Lüscher H, Ruenzel P W, Henneman E
J Neurophysiol. 1983 Nov;50(5):1045-58. doi: 10.1152/jn.1983.50.5.1045.
Excitatory postsynaptic potentials (EPSPs) were evoked in large populations of motoneurons by impulses in single Ia- and group II fibers and recorded from L7 and S1 ventral roots by means of a sucrose-gap technique and spike-triggered averaging, as previously described (33, 34). Factors known to influence conduction at branch points in peripheral nerves or transmission in the Ia projection to motoneurons were studied to determine their effects on these postsynaptic population potentials (PSPPs). When impulse frequency was plotted against the amplitude of these PSPPs, a sequence of low-frequency depression, higher frequency facilitation, and still higher frequency depression was regularly observed. Similar plots of PSPP amplitude versus impulse frequency in a small sample of group II spindle fibers did not reveal any low-frequency depression. Higher frequency facilitation and depression followed the same pattern as that produced by Ia-fibers. Early potentiation of the PSPPs was produced by applying 20 stimulating pulses at 500/s to branches of the medial gastrocnemius nerves containing single Ia-fibers. Single, posttetanic PSPPs were recorded at fixed intervals following each tetanus and averaged. A brief, initial depression followed by a rapidly declining potentiation of PSPPs was regularly observed. When the core temperature was reduced from 41 to 35 degrees C, there was an approximately linear increase in the amplitude of PSPPs. At each temperature a combination of cooling and posttetanic potentiation (PTP) elicited larger PSPPs than cooling alone. The effects of impulse frequency, PTP, and temperature on PSPPs may all be interpreted in terms of their known effects on action potentials or on conduction at branch points in peripheral nerves. Similar effects on transmission or transmission failure in the terminal arborizations of Ia-fibers would account for the influence of these factors on PSPPs. Alternatively, these same three factors might cause similar effects on PSPPs through influences they might exert on the transmitter release mechanism.

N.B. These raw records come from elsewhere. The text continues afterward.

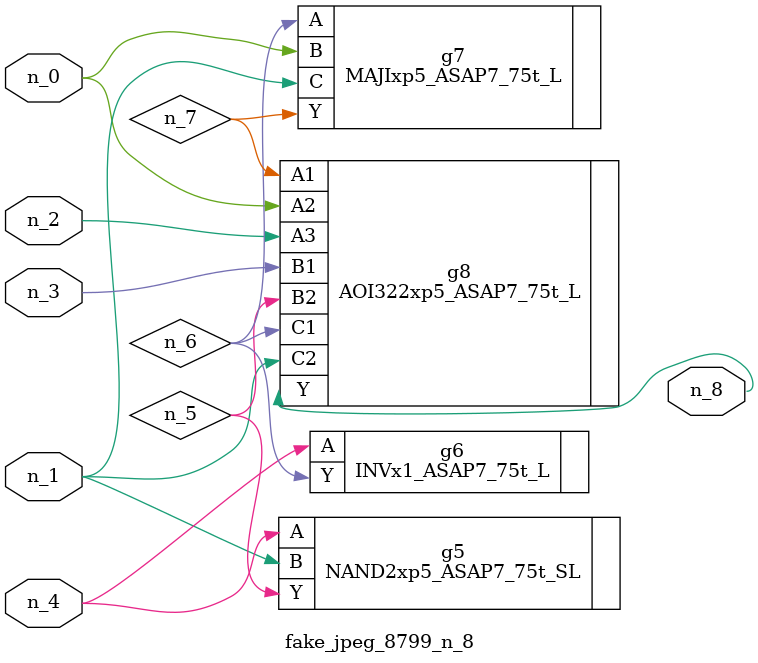
<source format=v>
module fake_jpeg_8799_n_8 (n_3, n_2, n_1, n_0, n_4, n_8);

input n_3;
input n_2;
input n_1;
input n_0;
input n_4;

output n_8;

wire n_6;
wire n_5;
wire n_7;

NAND2xp5_ASAP7_75t_SL g5 ( 
.A(n_4),
.B(n_1),
.Y(n_5)
);

INVx1_ASAP7_75t_L g6 ( 
.A(n_4),
.Y(n_6)
);

MAJIxp5_ASAP7_75t_L g7 ( 
.A(n_6),
.B(n_0),
.C(n_1),
.Y(n_7)
);

AOI322xp5_ASAP7_75t_L g8 ( 
.A1(n_7),
.A2(n_0),
.A3(n_2),
.B1(n_3),
.B2(n_5),
.C1(n_6),
.C2(n_1),
.Y(n_8)
);


endmodule
</source>
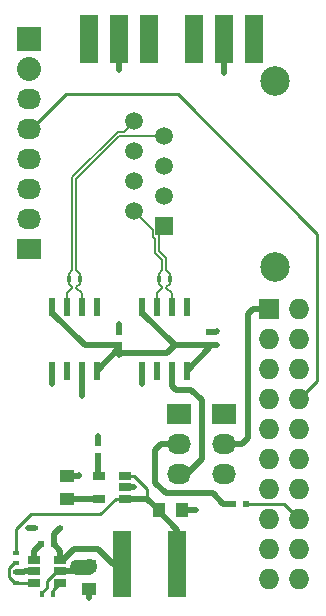
<source format=gbr>
G04 #@! TF.FileFunction,Copper,L1,Top,Signal*
%FSLAX46Y46*%
G04 Gerber Fmt 4.6, Leading zero omitted, Abs format (unit mm)*
G04 Created by KiCad (PCBNEW (2016-02-16 BZR 6568, Git 6c5f954)-product) date Sun 21 Feb 2016 12:13:02 PM EST*
%MOMM*%
G01*
G04 APERTURE LIST*
%ADD10C,0.100000*%
%ADD11R,0.600000X0.500000*%
%ADD12R,1.250000X1.000000*%
%ADD13R,1.000000X1.250000*%
%ADD14R,0.500000X0.600000*%
%ADD15R,0.590000X0.450000*%
%ADD16R,1.501140X1.501140*%
%ADD17C,1.501140*%
%ADD18C,2.500000*%
%ADD19R,1.600000X5.700000*%
%ADD20R,1.520000X4.060000*%
%ADD21R,2.032000X1.727200*%
%ADD22O,2.032000X1.727200*%
%ADD23R,1.727200X1.727200*%
%ADD24O,1.727200X1.727200*%
%ADD25R,0.400000X0.600000*%
%ADD26R,0.600000X0.400000*%
%ADD27R,1.060000X0.650000*%
%ADD28R,0.600000X1.550000*%
%ADD29R,2.032000X2.032000*%
%ADD30O,2.032000X2.032000*%
%ADD31C,1.270000*%
%ADD32C,0.406400*%
%ADD33C,0.508000*%
%ADD34C,0.254000*%
%ADD35C,1.270000*%
%ADD36C,0.203200*%
G04 APERTURE END LIST*
D10*
D11*
X108754000Y-92329000D03*
X107654000Y-92329000D03*
D12*
X111760000Y-94123000D03*
X111760000Y-96123000D03*
X109855000Y-88503000D03*
X109855000Y-86503000D03*
D13*
X117618000Y-89408000D03*
X119618000Y-89408000D03*
D14*
X112522000Y-84878000D03*
X112522000Y-83778000D03*
D11*
X125010000Y-88900000D03*
X123910000Y-88900000D03*
D14*
X121920000Y-75480000D03*
X121920000Y-74380000D03*
X114300000Y-75480000D03*
X114300000Y-74380000D03*
D15*
X109259000Y-90932000D03*
X107149000Y-90932000D03*
D16*
X118110000Y-65405000D03*
D17*
X115570000Y-64135000D03*
X118110000Y-62865000D03*
X115570000Y-61595000D03*
X118110000Y-60325000D03*
X115570000Y-59055000D03*
X118110000Y-57785000D03*
X115570000Y-56515000D03*
D18*
X127510000Y-68810000D03*
X127510000Y-53110000D03*
D19*
X114490000Y-93980000D03*
X119190000Y-93980000D03*
D20*
X114300000Y-49530000D03*
X111760000Y-49530000D03*
X116840000Y-49530000D03*
D21*
X119380000Y-81280000D03*
D22*
X119380000Y-83820000D03*
X119380000Y-86360000D03*
D20*
X123190000Y-49530000D03*
X120650000Y-49530000D03*
X125730000Y-49530000D03*
D21*
X106680000Y-67310000D03*
D22*
X106680000Y-64770000D03*
X106680000Y-62230000D03*
X106680000Y-59690000D03*
X106680000Y-57150000D03*
X106680000Y-54610000D03*
D21*
X123190000Y-81280000D03*
D22*
X123190000Y-83820000D03*
X123190000Y-86360000D03*
D23*
X127000000Y-72390000D03*
D24*
X129540000Y-72390000D03*
X127000000Y-74930000D03*
X129540000Y-74930000D03*
X127000000Y-77470000D03*
X129540000Y-77470000D03*
X127000000Y-80010000D03*
X129540000Y-80010000D03*
X127000000Y-82550000D03*
X129540000Y-82550000D03*
X127000000Y-85090000D03*
X129540000Y-85090000D03*
X127000000Y-87630000D03*
X129540000Y-87630000D03*
X127000000Y-90170000D03*
X129540000Y-90170000D03*
X127000000Y-92710000D03*
X129540000Y-92710000D03*
X127000000Y-95250000D03*
X129540000Y-95250000D03*
D25*
X107754000Y-96520000D03*
X108654000Y-96520000D03*
X117660000Y-69850000D03*
X118560000Y-69850000D03*
D26*
X105537000Y-93022000D03*
X105537000Y-93922000D03*
X105537000Y-95573000D03*
X105537000Y-94673000D03*
D25*
X110040000Y-69850000D03*
X110940000Y-69850000D03*
D27*
X107104000Y-93665000D03*
X107104000Y-94615000D03*
X107104000Y-95565000D03*
X109304000Y-95565000D03*
X109304000Y-93665000D03*
X109304000Y-94615000D03*
X114765000Y-88453000D03*
X114765000Y-87503000D03*
X114765000Y-86553000D03*
X112565000Y-86553000D03*
X112565000Y-88453000D03*
D28*
X120015000Y-72230000D03*
X118745000Y-72230000D03*
X117475000Y-72230000D03*
X116205000Y-72230000D03*
X116205000Y-77630000D03*
X117475000Y-77630000D03*
X118745000Y-77630000D03*
X120015000Y-77630000D03*
X112395000Y-72230000D03*
X111125000Y-72230000D03*
X109855000Y-72230000D03*
X108585000Y-72230000D03*
X108585000Y-77630000D03*
X109855000Y-77630000D03*
X111125000Y-77630000D03*
X112395000Y-77630000D03*
D29*
X106680000Y-49530000D03*
D30*
X106680000Y-52070000D03*
D31*
X110744000Y-94234000D03*
D32*
X115570000Y-87503000D03*
X120777000Y-89408000D03*
X110871000Y-86487000D03*
X112522000Y-83185000D03*
X108585000Y-78740000D03*
X116205000Y-78740000D03*
X122555000Y-74295000D03*
X114300000Y-73660000D03*
X125730000Y-49530000D03*
X120650000Y-49530000D03*
X116840000Y-49530000D03*
X111760000Y-49530000D03*
X111760000Y-96901000D03*
X106299000Y-94615000D03*
X106553000Y-90932000D03*
X122555000Y-75438000D03*
X114300000Y-76327000D03*
X111379000Y-88503000D03*
X114300000Y-52197000D03*
X123190000Y-52451000D03*
X111125000Y-79756000D03*
D33*
X108754000Y-92329000D02*
X108754000Y-91437000D01*
X108754000Y-91437000D02*
X109259000Y-90932000D01*
X109304000Y-93665000D02*
X109304000Y-92879000D01*
X109304000Y-92879000D02*
X108754000Y-92329000D01*
X112522000Y-92710000D02*
X110464000Y-92710000D01*
X110464000Y-92710000D02*
X109509000Y-93665000D01*
X109509000Y-93665000D02*
X109304000Y-93665000D01*
X113792000Y-93980000D02*
X112522000Y-92710000D01*
X114490000Y-93980000D02*
X113792000Y-93980000D01*
X107104000Y-93665000D02*
X107104000Y-92879000D01*
X107104000Y-92879000D02*
X107654000Y-92329000D01*
D34*
X107754000Y-96520000D02*
X107754000Y-96420000D01*
X107754000Y-96420000D02*
X108204000Y-95970000D01*
X108204000Y-95398518D02*
X108987518Y-94615000D01*
X108204000Y-95970000D02*
X108204000Y-95398518D01*
X108987518Y-94615000D02*
X109304000Y-94615000D01*
D33*
X109304000Y-94615000D02*
X110363000Y-94615000D01*
X110363000Y-94615000D02*
X110744000Y-94234000D01*
D35*
X110744000Y-94234000D02*
X111649000Y-94234000D01*
X111649000Y-94234000D02*
X111760000Y-94123000D01*
D33*
X114765000Y-87503000D02*
X115570000Y-87503000D01*
X119618000Y-89408000D02*
X120777000Y-89408000D01*
X109855000Y-86503000D02*
X110855000Y-86503000D01*
X110855000Y-86503000D02*
X110871000Y-86487000D01*
X112522000Y-83778000D02*
X112522000Y-83185000D01*
X108585000Y-77630000D02*
X108585000Y-78740000D01*
X116205000Y-77630000D02*
X116205000Y-78740000D01*
X121920000Y-74380000D02*
X122470000Y-74380000D01*
X122470000Y-74380000D02*
X122555000Y-74295000D01*
X114300000Y-74380000D02*
X114300000Y-73660000D01*
X111760000Y-96123000D02*
X111760000Y-96901000D01*
X105537000Y-94673000D02*
X106241000Y-94673000D01*
X106241000Y-94673000D02*
X106299000Y-94615000D01*
X107104000Y-94615000D02*
X106299000Y-94615000D01*
X107149000Y-90932000D02*
X106553000Y-90932000D01*
X114300000Y-76327000D02*
X114503199Y-76123801D01*
X114503199Y-76123801D02*
X118336199Y-76123801D01*
X118336199Y-76123801D02*
X118980000Y-75480000D01*
X122555000Y-75438000D02*
X121962000Y-75438000D01*
X121962000Y-75438000D02*
X121920000Y-75480000D01*
X114300000Y-76327000D02*
X114300000Y-75480000D01*
X109855000Y-88503000D02*
X111379000Y-88503000D01*
X112565000Y-88453000D02*
X111429000Y-88453000D01*
X111429000Y-88453000D02*
X111379000Y-88503000D01*
X121920000Y-75480000D02*
X118980000Y-75480000D01*
X118980000Y-75480000D02*
X116205000Y-72705000D01*
X116205000Y-72705000D02*
X116205000Y-72230000D01*
X114300000Y-75480000D02*
X111360000Y-75480000D01*
X111360000Y-75480000D02*
X108585000Y-72705000D01*
X108585000Y-72705000D02*
X108585000Y-72230000D01*
X114300000Y-75480000D02*
X114300000Y-75725000D01*
X114300000Y-75725000D02*
X112395000Y-77630000D01*
X121920000Y-75480000D02*
X121920000Y-75725000D01*
X121920000Y-75725000D02*
X120015000Y-77630000D01*
D34*
X114765000Y-86553000D02*
X115549000Y-86553000D01*
X115549000Y-86553000D02*
X116663000Y-87667000D01*
X116663000Y-87667000D02*
X116663000Y-88453000D01*
X106807000Y-89789000D02*
X112645000Y-89789000D01*
X112645000Y-89789000D02*
X113981000Y-88453000D01*
X113981000Y-88453000D02*
X114765000Y-88453000D01*
X105537000Y-91059000D02*
X106807000Y-89789000D01*
X105537000Y-93022000D02*
X105537000Y-91059000D01*
D33*
X119190000Y-93980000D02*
X119190000Y-91105000D01*
X119190000Y-91105000D02*
X117618000Y-89533000D01*
X117618000Y-89533000D02*
X117618000Y-89408000D01*
X114765000Y-88453000D02*
X116663000Y-88453000D01*
X116663000Y-88453000D02*
X117618000Y-89408000D01*
X112522000Y-84878000D02*
X112522000Y-86510000D01*
X112522000Y-86510000D02*
X112565000Y-86553000D01*
D34*
X125010000Y-88900000D02*
X128270000Y-88900000D01*
X128270000Y-88900000D02*
X129540000Y-90170000D01*
D33*
X118237000Y-88011000D02*
X122213000Y-88011000D01*
X123102000Y-88900000D02*
X123910000Y-88900000D01*
X122213000Y-88011000D02*
X123102000Y-88900000D01*
X117348000Y-87122000D02*
X118237000Y-88011000D01*
X117348000Y-84328000D02*
X117348000Y-87122000D01*
X119380000Y-83820000D02*
X117856000Y-83820000D01*
X117856000Y-83820000D02*
X117348000Y-84328000D01*
D36*
X118287800Y-68125354D02*
X117652799Y-67490353D01*
X117652799Y-67490353D02*
X117652799Y-65862201D01*
X117652799Y-65862201D02*
X118110000Y-65405000D01*
X118560000Y-69850000D02*
X118560000Y-69400000D01*
X118560000Y-69400000D02*
X118287800Y-69127800D01*
X118287800Y-69127800D02*
X118287800Y-68125354D01*
X118745000Y-72230000D02*
X118745000Y-71067500D01*
X118560000Y-70300000D02*
X118560000Y-69850000D01*
X118745000Y-71067500D02*
X118287800Y-70610300D01*
X118287800Y-70610300D02*
X118287800Y-70572200D01*
X118287800Y-70572200D02*
X118560000Y-70300000D01*
X117156229Y-66318131D02*
X117156229Y-65721229D01*
X117156229Y-65721229D02*
X115570000Y-64135000D01*
X117932200Y-68272646D02*
X117297201Y-67637647D01*
X117297201Y-67637647D02*
X117297201Y-66459103D01*
X117297201Y-66459103D02*
X117156229Y-66318131D01*
X117660000Y-69850000D02*
X117660000Y-69400000D01*
X117660000Y-69400000D02*
X117932200Y-69127800D01*
X117932200Y-69127800D02*
X117932200Y-68272646D01*
X117660000Y-70300000D02*
X117660000Y-69850000D01*
X117475000Y-72230000D02*
X117475000Y-71067500D01*
X117475000Y-71067500D02*
X117932200Y-70610300D01*
X117932200Y-70610300D02*
X117932200Y-70572200D01*
X117932200Y-70572200D02*
X117660000Y-70300000D01*
X114655600Y-57785000D02*
X118110000Y-57785000D01*
X110940000Y-69850000D02*
X110940000Y-69400000D01*
X110940000Y-69400000D02*
X110667800Y-69127800D01*
X110667800Y-69127800D02*
X110667800Y-61414646D01*
X110667800Y-61414646D02*
X114297446Y-57785000D01*
X114297446Y-57785000D02*
X114655600Y-57785000D01*
X111125000Y-72230000D02*
X111125000Y-71067500D01*
X111125000Y-71067500D02*
X110667800Y-70610300D01*
X110667800Y-70610300D02*
X110667800Y-70572200D01*
X110667800Y-70572200D02*
X110940000Y-70300000D01*
X110940000Y-70300000D02*
X110940000Y-69850000D01*
X110040000Y-69850000D02*
X110040000Y-69400000D01*
X114655599Y-57429401D02*
X115570000Y-56515000D01*
X110040000Y-69400000D02*
X110312200Y-69127800D01*
X110312200Y-69127800D02*
X110312200Y-61267354D01*
X114150153Y-57429401D02*
X114655599Y-57429401D01*
X110312200Y-61267354D02*
X114150153Y-57429401D01*
X109855000Y-71067500D02*
X110312200Y-70610300D01*
X110312200Y-70610300D02*
X110312200Y-70572200D01*
X109855000Y-72230000D02*
X109855000Y-71067500D01*
X110040000Y-70300000D02*
X110040000Y-69850000D01*
X110312200Y-70572200D02*
X110040000Y-70300000D01*
D33*
X114300000Y-49530000D02*
X114300000Y-52197000D01*
X119380000Y-86360000D02*
X120015000Y-86360000D01*
X120015000Y-86360000D02*
X121285000Y-85090000D01*
X121285000Y-85090000D02*
X121285000Y-80137000D01*
X121285000Y-80137000D02*
X120396000Y-79248000D01*
X120396000Y-79248000D02*
X119080000Y-79248000D01*
X119080000Y-79248000D02*
X118745000Y-78913000D01*
X118745000Y-78913000D02*
X118745000Y-77630000D01*
X123190000Y-52451000D02*
X123190000Y-49530000D01*
D34*
X119253000Y-54229000D02*
X109753400Y-54229000D01*
X109753400Y-54229000D02*
X106832400Y-57150000D01*
X106832400Y-57150000D02*
X106680000Y-57150000D01*
X131064000Y-66040000D02*
X119253000Y-54229000D01*
X131064000Y-78486000D02*
X131064000Y-66040000D01*
X129540000Y-80010000D02*
X131064000Y-78486000D01*
D33*
X125222000Y-83312000D02*
X125222000Y-72796400D01*
X125222000Y-72796400D02*
X125628400Y-72390000D01*
X125628400Y-72390000D02*
X127000000Y-72390000D01*
X123190000Y-83820000D02*
X124714000Y-83820000D01*
X124714000Y-83820000D02*
X125222000Y-83312000D01*
X111125000Y-79756000D02*
X111125000Y-77630000D01*
D34*
X108654000Y-96520000D02*
X108654000Y-96215000D01*
X108654000Y-96215000D02*
X109304000Y-95565000D01*
X105537000Y-93922000D02*
X105376518Y-93922000D01*
X104983000Y-94315518D02*
X104983000Y-95119000D01*
X105376518Y-93922000D02*
X104983000Y-94315518D01*
X104983000Y-95119000D02*
X105437000Y-95573000D01*
X105437000Y-95573000D02*
X105537000Y-95573000D01*
X107104000Y-95565000D02*
X105545000Y-95565000D01*
X105545000Y-95565000D02*
X105537000Y-95573000D01*
M02*

</source>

如前所述(33, 34),通过单根Ia纤维和II类纤维的冲动在大量运动神经元中诱发兴奋性突触后电位(EPSP),并采用蔗糖间隙技术和触发尖峰平均法从L7和S1腹根记录。研究了已知影响周围神经分支点传导或Ia纤维向运动神经元投射的传递的因素,以确定它们对这些突触后群体电位(PSPP)的影响。当将冲动频率与这些PSPP的幅度作图时,经常观察到一系列低频抑制、高频易化和更高频率抑制。在一小部分II类肌梭纤维中,PSPP幅度与冲动频率的类似作图未显示任何低频抑制。高频易化和抑制遵循与Ia纤维产生的模式相同的模式。通过以500次/秒的频率向含有单根Ia纤维的内侧腓肠神经分支施加20个刺激脉冲,可产生PSPP的早期增强。在每次强直刺激后以固定间隔记录单个强直后PSPP并进行平均。经常观察到短暂的初始抑制,随后是PSPP迅速下降的增强。当核心温度从41℃降至35℃时,PSPP的幅度大约呈线性增加。在每个温度下,冷却和强直后增强(PTP)的组合比单独冷却引起的PSPP更大。冲动频率、PTP和温度对PSPP的影响都可以根据它们对动作电位或周围神经分支点传导的已知影响来解释。对Ia纤维终末分支的传递或传递失败的类似影响将解释这些因素对PSPP的影响。或者,这三个相同的因素可能通过它们对递质释放机制的影响而对PSPP产生类似的影响。